## Passage
%%

If this remains a non-goal I won't open a PR and will ship the serialization code I have as a separate library so it's useful to others with the same problem. I just figure it would be useful as a core feature.

RazrFalcon commented 1 year ago

roxmltree is designed to be as simple as possible. So my answer is still no. It will not have any features except the currently present one.

The only solution I could suggest is forking or writing a crate on top of it.

adamreichold commented 1 year ago

I think writing code to serialize roxmltree::Node into a valid XML representation should be straight forward on top of this crate as long as it does not have to be exactly the original XML which was parsed to create the node.

adamreichold commented 1 year ago

(Also with Rust's packaging, there is little reason to not have a separate crate besides discoverability.)

faassen commented 1 year ago

Thanks, I will package my code up in a separate crate then.

tomjw64 commented 1 year ago

@faassen I would possibly be interested in contributing to a crate that does this (in the past when I needed this, I just converted the roxmltree fragment to a series of xml-rs XmlEvent when I needed to do this, but a more tailored approach could be quite interesting)

faassen commented 1 year ago

Cool! I have gone for a simple recursive approach that adds strings to a buffer as opposed to using an event emitter. I will try to put it up next week so we can compare notes.

faassen commented 1 year ago

Since I needed an XML library that allowed manipulation and serialization I built a new one on top of xmlparser. That's no slight on roxmltree; it's an excellent library if you only need to read XML. Here's the library:

https://github.com/faassen/xot

So closing this issue again.

%%

## Provided records

%%

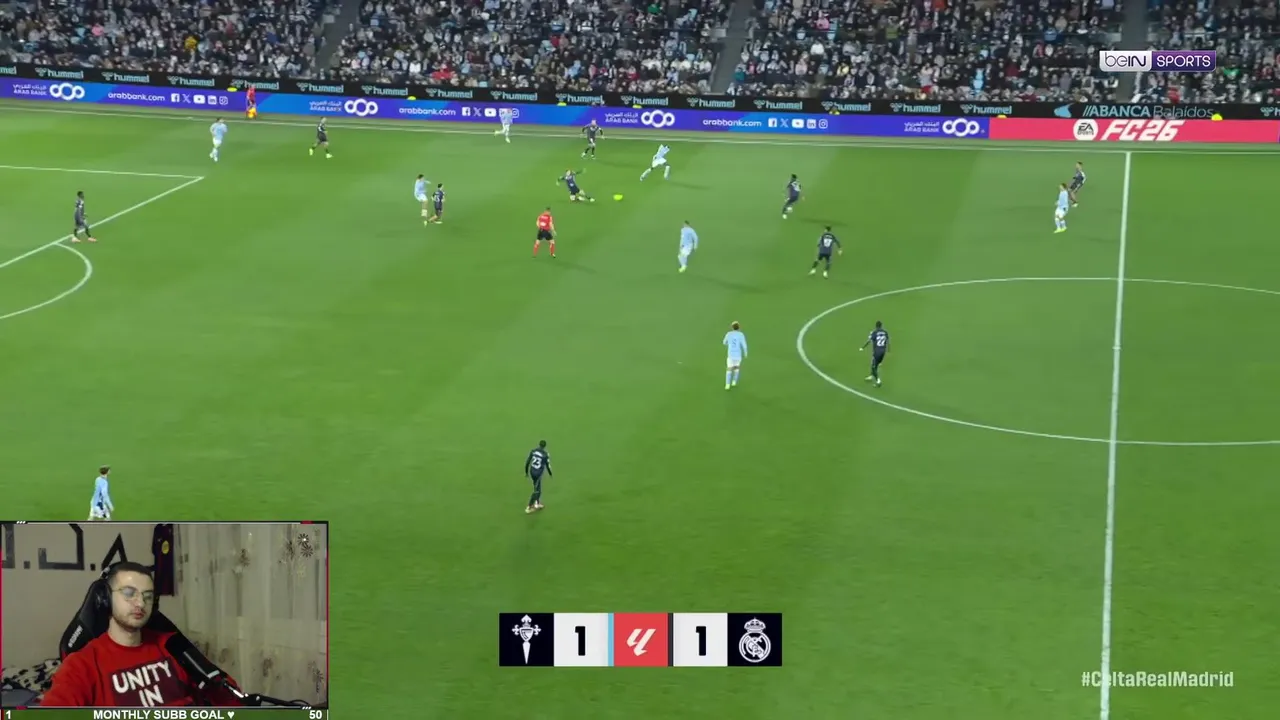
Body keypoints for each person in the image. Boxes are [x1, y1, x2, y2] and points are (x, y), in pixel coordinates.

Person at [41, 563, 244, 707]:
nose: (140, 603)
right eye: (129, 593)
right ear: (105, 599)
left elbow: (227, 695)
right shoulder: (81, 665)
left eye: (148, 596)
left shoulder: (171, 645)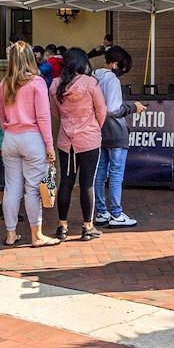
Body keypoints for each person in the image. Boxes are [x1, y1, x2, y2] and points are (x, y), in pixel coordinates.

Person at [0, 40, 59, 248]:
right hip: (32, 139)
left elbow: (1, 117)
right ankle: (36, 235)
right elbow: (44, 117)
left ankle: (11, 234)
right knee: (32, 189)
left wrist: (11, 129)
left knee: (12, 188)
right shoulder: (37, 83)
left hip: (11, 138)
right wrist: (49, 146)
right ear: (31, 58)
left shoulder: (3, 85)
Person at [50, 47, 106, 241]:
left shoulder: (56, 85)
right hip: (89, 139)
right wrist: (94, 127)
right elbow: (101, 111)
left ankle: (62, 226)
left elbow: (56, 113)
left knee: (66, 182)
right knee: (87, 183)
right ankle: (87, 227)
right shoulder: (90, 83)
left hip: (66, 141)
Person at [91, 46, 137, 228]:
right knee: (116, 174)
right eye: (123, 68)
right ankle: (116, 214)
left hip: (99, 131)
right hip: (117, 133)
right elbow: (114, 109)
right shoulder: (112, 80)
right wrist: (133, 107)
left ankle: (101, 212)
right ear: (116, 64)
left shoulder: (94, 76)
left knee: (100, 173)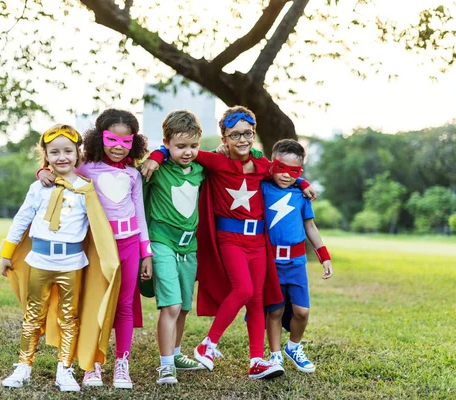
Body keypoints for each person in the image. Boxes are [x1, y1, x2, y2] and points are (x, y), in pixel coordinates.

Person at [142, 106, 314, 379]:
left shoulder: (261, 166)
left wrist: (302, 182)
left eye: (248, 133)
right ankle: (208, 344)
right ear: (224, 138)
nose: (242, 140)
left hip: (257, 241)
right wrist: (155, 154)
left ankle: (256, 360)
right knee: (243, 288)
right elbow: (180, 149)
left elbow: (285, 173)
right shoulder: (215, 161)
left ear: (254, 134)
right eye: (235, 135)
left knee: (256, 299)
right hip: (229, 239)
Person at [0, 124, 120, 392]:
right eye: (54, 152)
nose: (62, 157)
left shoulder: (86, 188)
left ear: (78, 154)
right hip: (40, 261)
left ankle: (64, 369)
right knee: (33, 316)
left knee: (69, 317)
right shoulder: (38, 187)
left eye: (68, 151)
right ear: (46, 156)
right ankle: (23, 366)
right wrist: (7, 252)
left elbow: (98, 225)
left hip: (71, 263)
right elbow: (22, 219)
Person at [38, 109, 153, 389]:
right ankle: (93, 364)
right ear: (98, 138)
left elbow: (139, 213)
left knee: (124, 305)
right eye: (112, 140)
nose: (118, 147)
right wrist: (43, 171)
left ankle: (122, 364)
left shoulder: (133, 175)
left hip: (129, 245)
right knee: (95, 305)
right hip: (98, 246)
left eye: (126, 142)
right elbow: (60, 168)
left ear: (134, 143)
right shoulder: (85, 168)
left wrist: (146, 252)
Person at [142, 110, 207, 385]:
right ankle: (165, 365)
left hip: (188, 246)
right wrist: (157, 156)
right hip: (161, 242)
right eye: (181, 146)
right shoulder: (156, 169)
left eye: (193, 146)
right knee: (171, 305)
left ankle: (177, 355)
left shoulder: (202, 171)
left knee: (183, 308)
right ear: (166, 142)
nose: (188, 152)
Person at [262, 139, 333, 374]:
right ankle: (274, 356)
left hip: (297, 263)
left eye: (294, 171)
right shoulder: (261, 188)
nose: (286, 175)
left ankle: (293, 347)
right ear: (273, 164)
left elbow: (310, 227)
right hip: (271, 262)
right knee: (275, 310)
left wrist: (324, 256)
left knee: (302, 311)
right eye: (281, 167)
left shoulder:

%%

## Task set
**A.** Duplicate the portion of the roxmltree thread starting at "The only solution" and ending at "crate besides discoverability.)".
**B.** In the roxmltree thread, why did faassen end up building a new library on top of xmlparser? Answer in one to three sentences.

## Exercise answers
**A.**
The only solution I could suggest is forking or writing a crate on top of it.

adamreichold commented 1 year ago

I think writing code to serialize roxmltree::Node into a valid XML representation should be straight forward on top of this crate as long as it does not have to be exactly the original XML which was parsed to create the node.

adamreichold commented 1 year ago

(Also with Rust's packaging, there is little reason to not have a separate crate besides discoverability.)

**B.** Faassen needed an XML library that allowed both manipulation and serialization. Roxmltree is an excellent library only if you need to read XML.